Monday, 28 January 2019

Guardian anomalies

Interesting insights today in the Gurdian story: 

Peers and MPs receiving millions in EU farm subsidies


Analysis by Guardian and Friends of the Earth raises questions about impartiality in post-Brexit reform

All the politicians concerned declared their receipt of money, apparently. There are clearly risks of stoking hostility to an already unpopular EU policy , but there are other interesting features of the story. The GUrdnia clearly has allies among Friends of the Earth as well as Remainers. There must be some split loyalites, as there are in all single-issue alliances. 

Secondly, the sting of this story might be that it stokes hostility to one of the targets of the new petit-bourgeoisie -- the aristocracy, despised almost as much as the proletariat. 

The largest single payment – £473,000 – was paid to a Sussex farming firm run by the 18th Duke of Norfolk, a large landowner whose estate dates from the middle ages...Conservative MP Richard Drax, descendant of a 19th-century slave-owner and current resident of the family ancestral seat of Charborough House in Dorset, owns a farm that received £411,000.
 
Thirdly, there is a surprising note of resignation -- this article discusses what happens when the UK leaves the EU, not if. If the Remain cause is lost, maybe the old ones need reviving in the interests of future distanciation?

Elsewhere,it is Graun business as usual. J Harris denounces the racism and intolerance of the English ( mostly the working class English). It all sounds so reasonable at first:

It’s time we started building a new England – one that is modern, diverse and open...To use a phrase habitually deployed by the prime minister herself, what kind of country do we want to be?

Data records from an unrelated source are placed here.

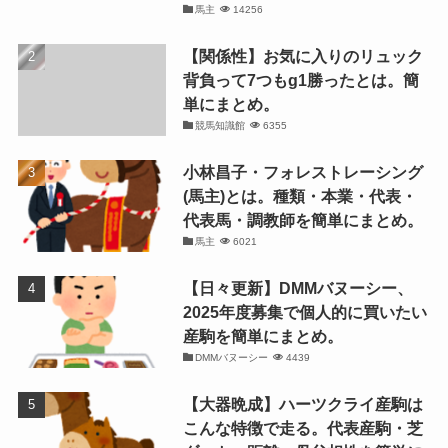
馬主
14256
【関係性】お気に入りのリュック
背負って7つもg1勝ったとは。簡
単にまとめ。
競馬知識館
6355
小林昌子・フォレストレーシング
(馬主)とは。種類・本業・代表・
代表馬・調教師を簡単にまとめ。
馬主
6021
【日々更新】DMMバヌーシー、
2025年度募集で個人的に買いたい
産駒を簡単にまとめ。
DMMバヌーシー
4439
【大器晩成】ハーツクライ産駒は
こんな特徴で走る。代表産駒・芝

Put another way, who are we?

But before long it is the same old same old:

England [Celts are forgiven as usual --see below] has come to be understood as a country awash with furies and resentments. Politicians have seen that a significant part of its population apparently thinks that immigration is inherently problematic and ought to be the focus of endless crackdowns, and that supposed benefit “cheats” deserve the same treatment.

There is the usual sort of 'evidence':

When I am out reporting, it usually seems that most of us remain essentially mild, moderate people, seemingly open to compromise. But everyday examples of the worst of the Brexit spirit are easy to find...[as when you talk to staff in a language-learning company, rather than English proles themselves]...staff who had moved to the UK from across Europe, and who had recently started to experience a mixture of discomfort and estrangement. 

There might be something in economic determinism, Harris thinks, but then: 

why do much the same Brexit-ish instincts and opinions run so deep among affluent people with no obvious axe to grind? What students of Marxism would call economic determinism has its place, but it risks constant denial of the fact that politics has long since slipped free of the old simplicities of class and economic complaint. Culture matters. The political right understood this a long time ago, selling a brand of Englishness replete with the reactionary instincts that exploded in June 2016. In his brilliant Brexit book The Lure of Greatness, the writer and activist Anthony Barnett  [of course -- a writer].

Back to an earlier Graun enthusiasm for Scots Nattery, at least at the petit-bourgeois cultural level:


Five years ago I watched a grassroots movement in Scotland lead a conversation about leaving the UK behind, and moving on from an old, patriarchal, hidebound view of their own country....after long years of groundwork, the conversation about a new Scotland had been updated by a coalition of organisations that stood well apart from party politics, known at the time as “the third Scotland”, because of its distance from both the SNP and the Labour party.

If only the nice people of England would rise up:

As against imperial delusions and English exceptionalism, it is time we talked about the realities of our past and a future that necessarily involves being part of Europe – and the fact that in the 21st century, the movement of people is a basic fact of life. I know what a modern, open, accepting, diverse vision of my country looks like: I see it not just in Bristol, Manchester, Leicester, Leeds, and Birmingham [on Remainer demos? Writing workshops?] , but in endless small kindnesses in places that are too often either ignored or reduced to a Brexit-supporting caricature [by him among others] . We need to seize on such examples and make the case for a new England.